Encontrar um amigo, dizíamos, é ter a sorte de encontrar um outro eu, um eu que nos completa e graças ao qual podemos ser mais humanos. Ninguém expressou melhor essa bela ideia do que Montaigne: “Na amizade de que falo”, escreve o mestre por trás dos Ensaios, as almas “se mesclam e se confundem uma na outra, numa fusão tão total que apagam e não mais encontram a costura que os uniu” (MONTAIGNE, I, 28, p. 281). Manifestação maior de uma relação por afinidade, amar um amigo é como amar a si mesmo, assim como proteger um

amigo é proteger a si próprio. Por isso Montaigne conclui dizendo que, se lhe pressionassem a responder por que ele amava tanto Étienne de La Boétie, a resposta mais sincera que poderia dar seria esta: “Porque era ele; porque era eu” (Ibid.), simples assim! Só muito raramente alguém tem acesso a esse tipo de felicidade.

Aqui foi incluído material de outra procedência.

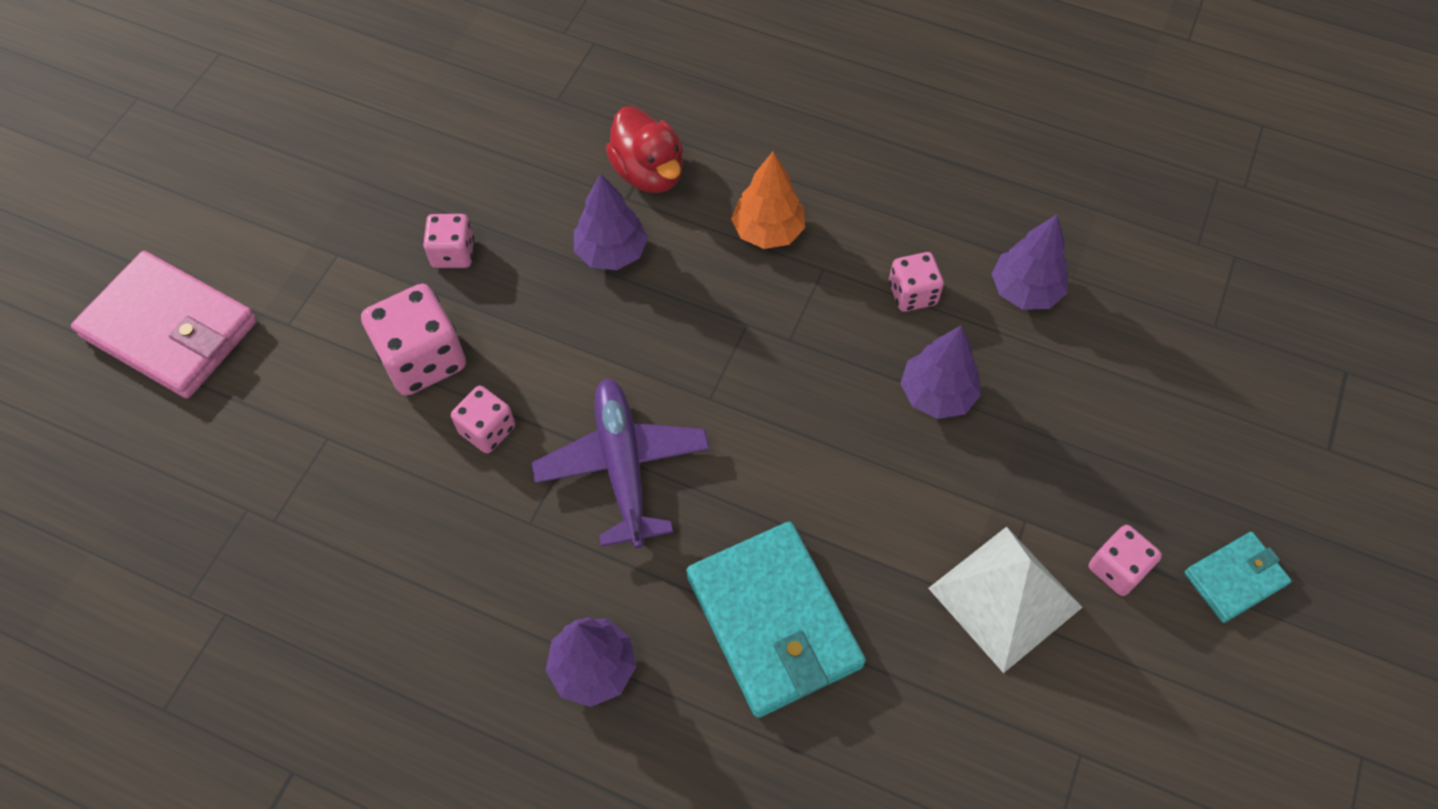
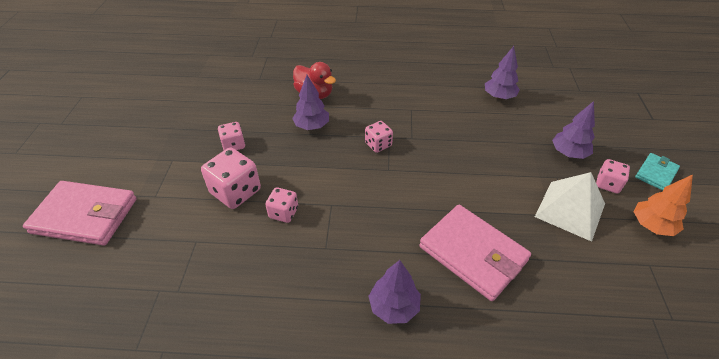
camera: 20 degrees left, 15 degrees down
purple plane [532,379,710,548] -> none
turquoise wallet [686,521,866,718] -> pink wallet [419,205,531,301]
orange tree [731,152,805,249] -> orange tree moved to [634,174,693,236]
pink dice [889,252,944,312] -> pink dice moved to [365,121,393,153]
purple tree [900,326,981,419] -> purple tree moved to [552,101,595,159]

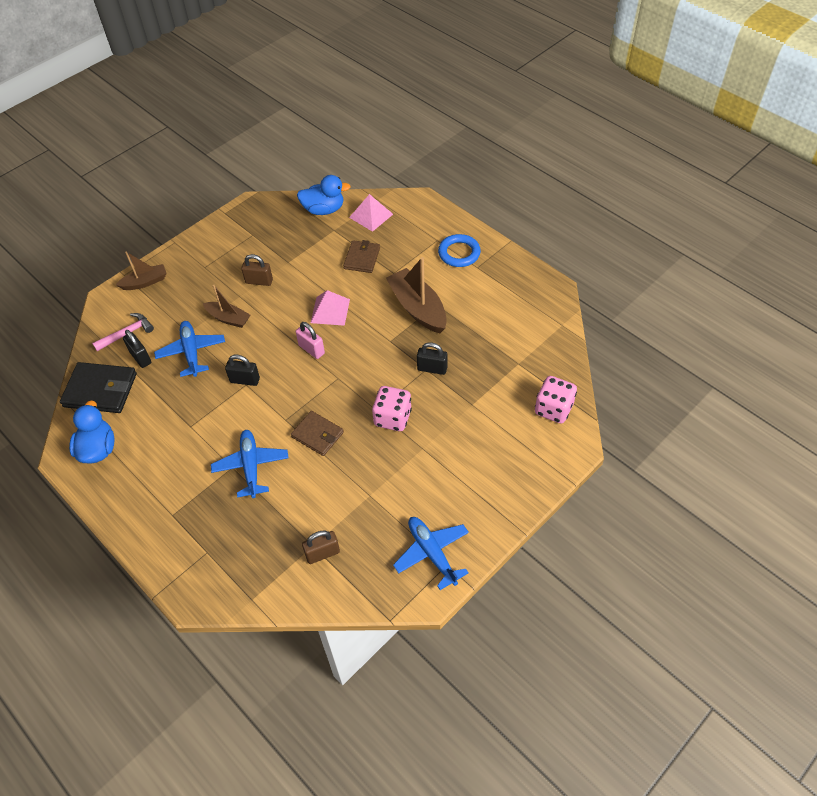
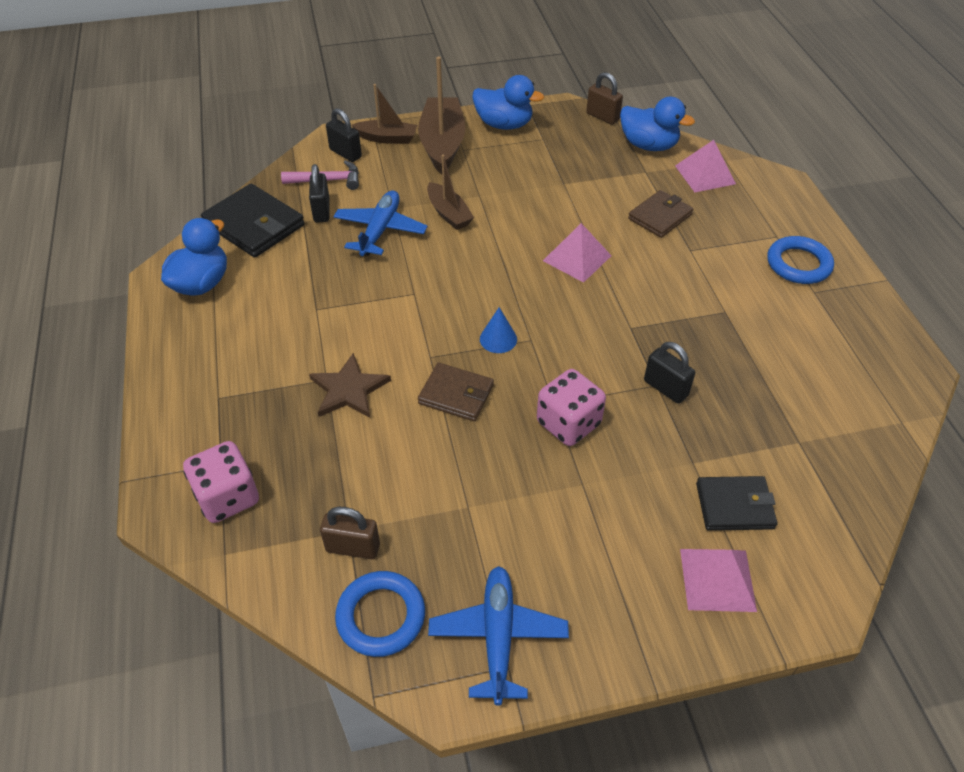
camera: 30 degrees right, 5 degrees down
blue plane [211,430,289,498] -> brown star [309,353,391,418]
black padlock [225,355,260,386] -> black padlock moved to [326,108,362,162]
brown padlock [241,254,273,286] -> brown padlock moved to [586,72,623,125]
brown wallet [291,411,344,456] -> brown wallet turned 45 degrees counterclockwise [418,363,494,421]
pink padlock [296,322,325,359] -> none
brown boat [386,257,447,333] -> brown boat moved to [418,56,465,175]
pink dice [535,376,577,424] -> pink dice moved to [183,441,259,523]
none -> blue ring [335,571,425,657]
none -> blue duck [472,75,544,130]
none -> blue cone [480,307,517,353]
none -> pink pyramid [680,549,757,612]
none -> black wallet [696,476,777,531]

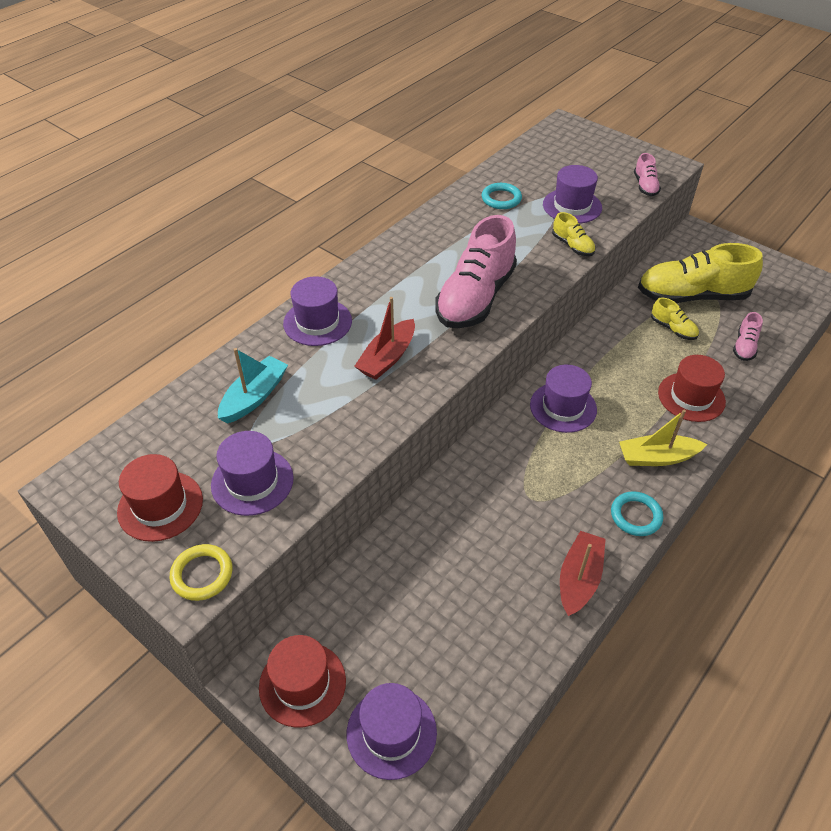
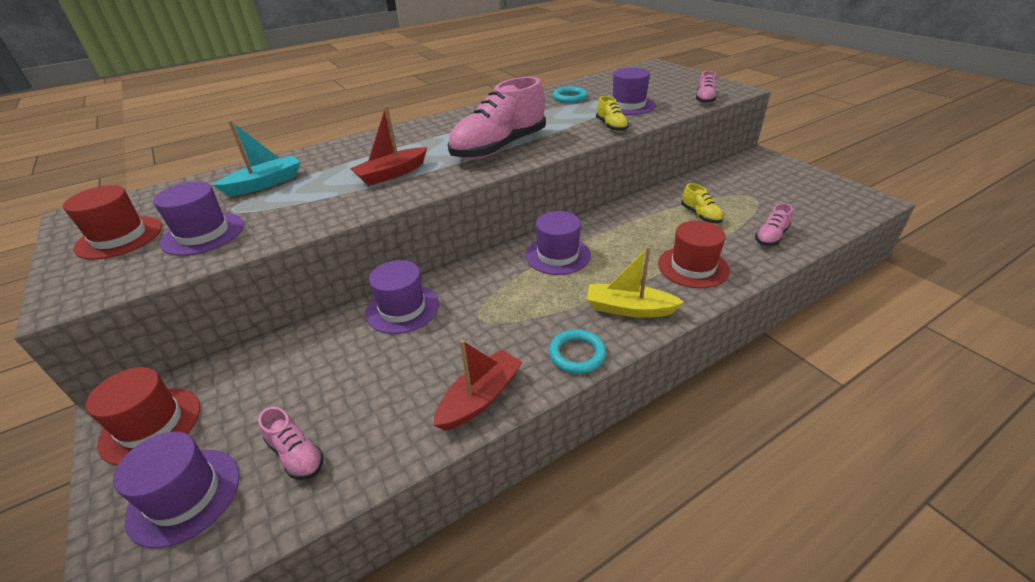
camera: 20 degrees right, 10 degrees down
yellow ring [170,544,233,601] -> none
purple hat [283,276,352,346] -> purple hat moved to [365,260,439,334]
yellow shoe [638,243,763,303] -> none
none -> pink shoe [258,407,323,480]

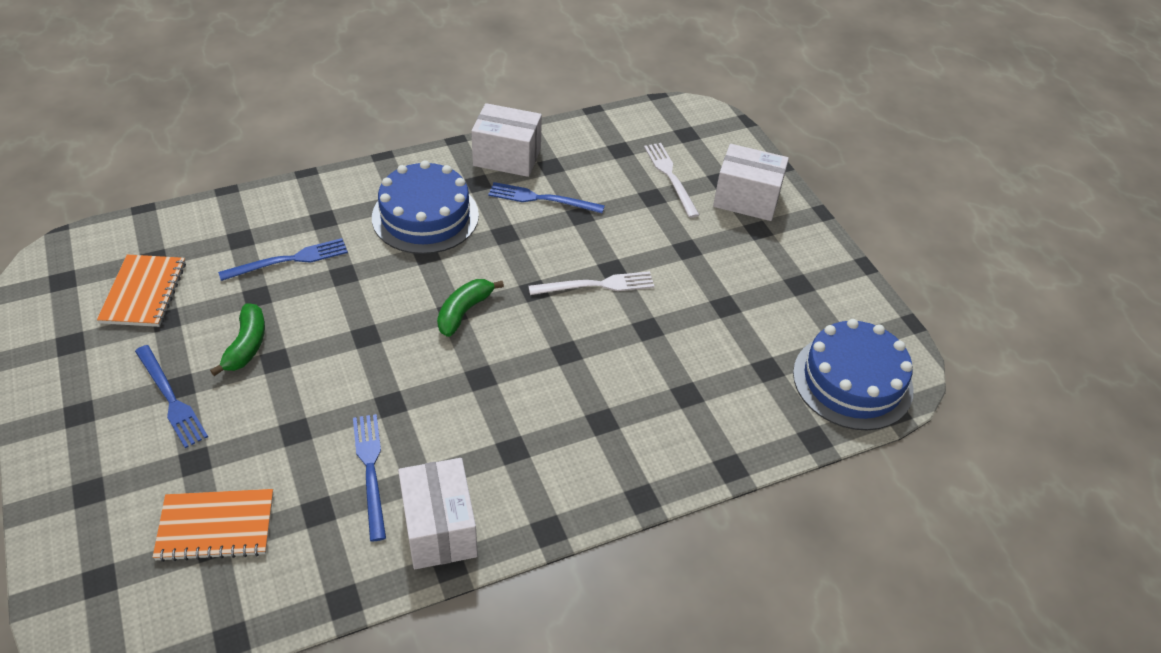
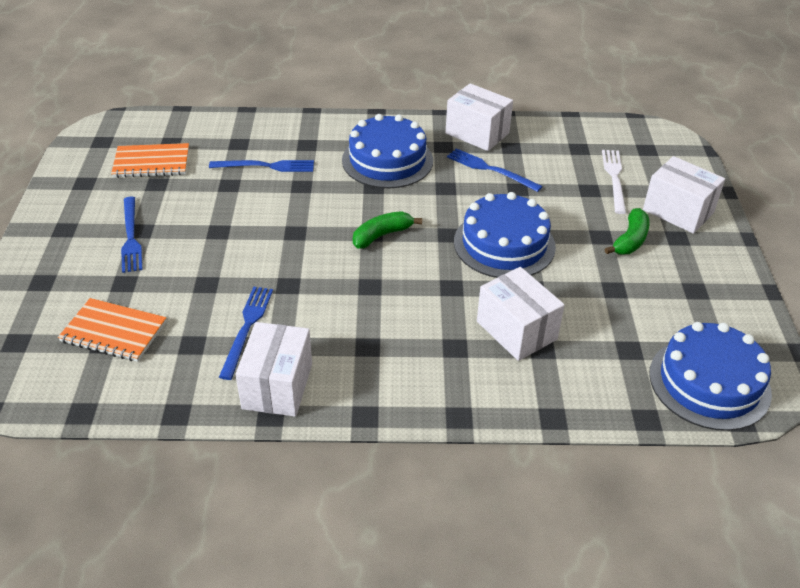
camera: 25 degrees right, 5 degrees down
orange notebook [97,254,186,327] -> orange notebook turned 60 degrees clockwise [111,143,189,178]
green banana [210,303,265,376] -> green banana moved to [605,208,650,254]
white fork [528,271,654,295] -> blue cake [454,192,556,278]
none -> white box [477,267,565,361]

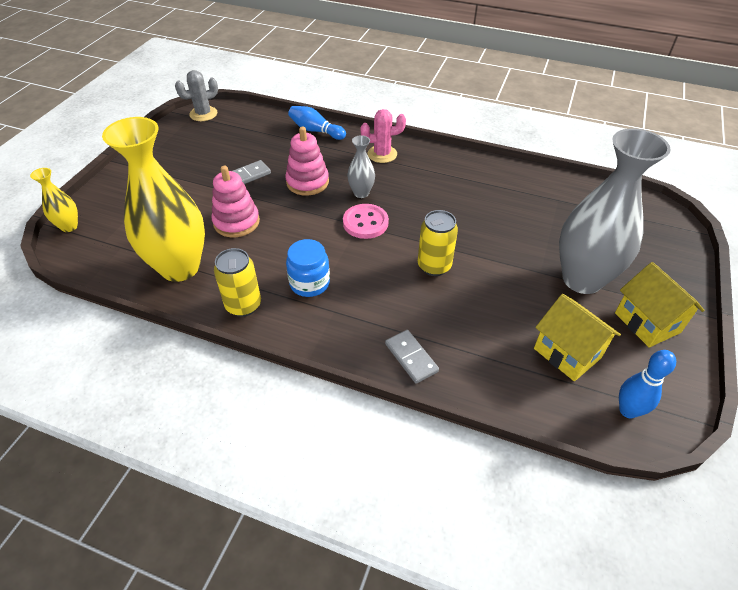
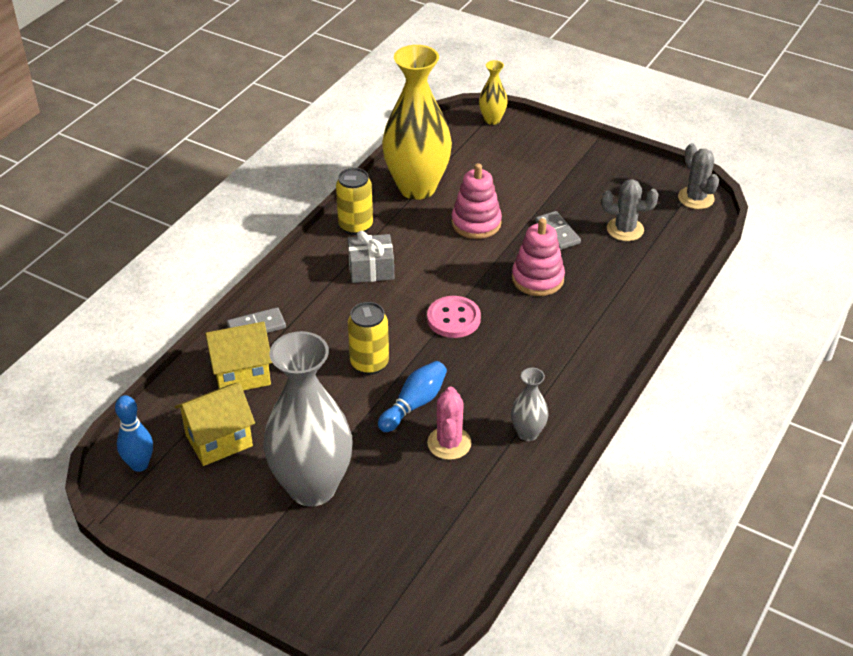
camera: 100 degrees right, 5 degrees down
blue jar [286,239,330,297] -> grey gift [348,231,394,283]
blue bowling pin [288,106,346,140] -> blue bowling pin moved to [378,361,447,432]
grey vase [347,135,375,198] -> grey vase moved to [511,368,548,441]
pink cactus [360,109,406,163] -> pink cactus moved to [427,386,471,460]
yellow house [615,262,704,347] -> yellow house moved to [205,322,272,390]
none -> grey cactus [601,179,659,241]

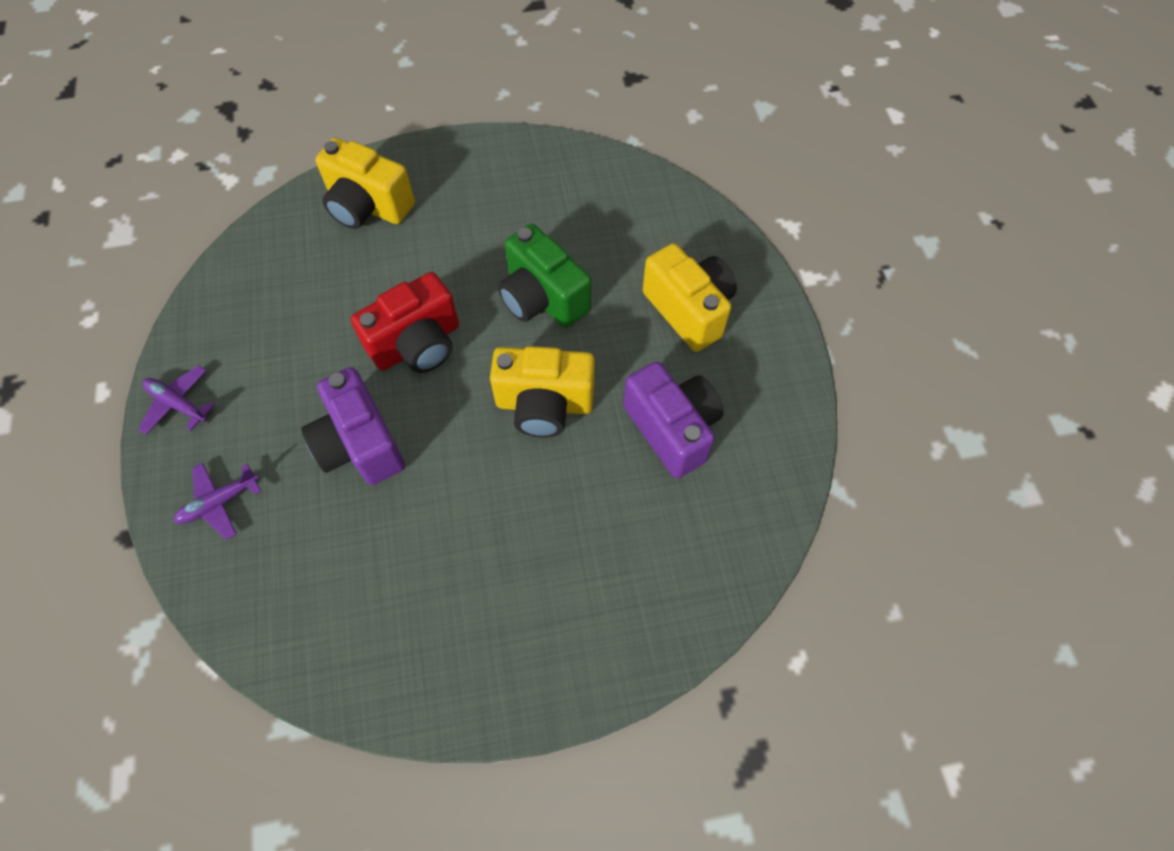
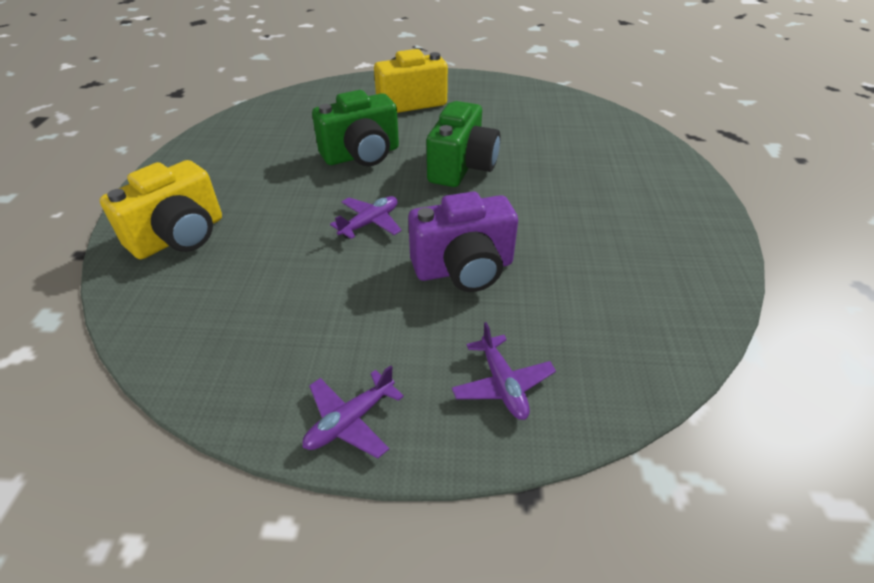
camera: 75 degrees left, 20 degrees down
red camera [351,272,459,373] -> purple plane [330,196,402,239]
yellow camera [490,346,595,437] -> green camera [427,101,501,187]
purple camera [623,361,724,478] -> none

Por fim, é preciso dizer que o amigo tem uma função claramente hedonista em nossas vidas, pois ele possibilita uma alegria ampliada no sentido espinosiano da expressão na medida em que faz oscilar para cima nossa força de ação no mundo. Ou seja, o amigo nos proporciona conatus, isto é, potência de existir. No registro baconiano, Onfray escreve que a amizade é “a arte de amenizar as dores e pulverizar” as tormentas (ONFRAY, 1995, p. 177) existenciais. Nesse sentido, ela possui também uma “natureza catártica” e, como tal, “ajuda a viver instaurando o equilíbrio, a paz interior, a ordem dentro de uma alma onde o desequilíbrio” e a “guerra contra si mesmo” (Ibid.) ameaçam destruir o ser. No campo hedonista, continua ele, “a amizade é princípio de harmonia pelo qual, ao realizar a partilha dos afetos, aumentam-se as alegrias e diminuem as dores do amado, assim como as suas próprias” (Ibid.). Ora, segundo o princípio epicurista, “a amenização da aflição induz imediatamente o aumento de prazer” (Ibid.), por conseguinte, promove uma intensificação da vida. Assim, com seu equilíbrio restaurado ou conquistado, com sua vitalidade renovada ou fortificada, o indivíduo se apodera das condições de possibilidade para viver experiências estéticas concernentes exclusivamente a si, a seu corpo e à matéria de que a natureza é feita, porém partilháveis com seu quase duplo, o amigo.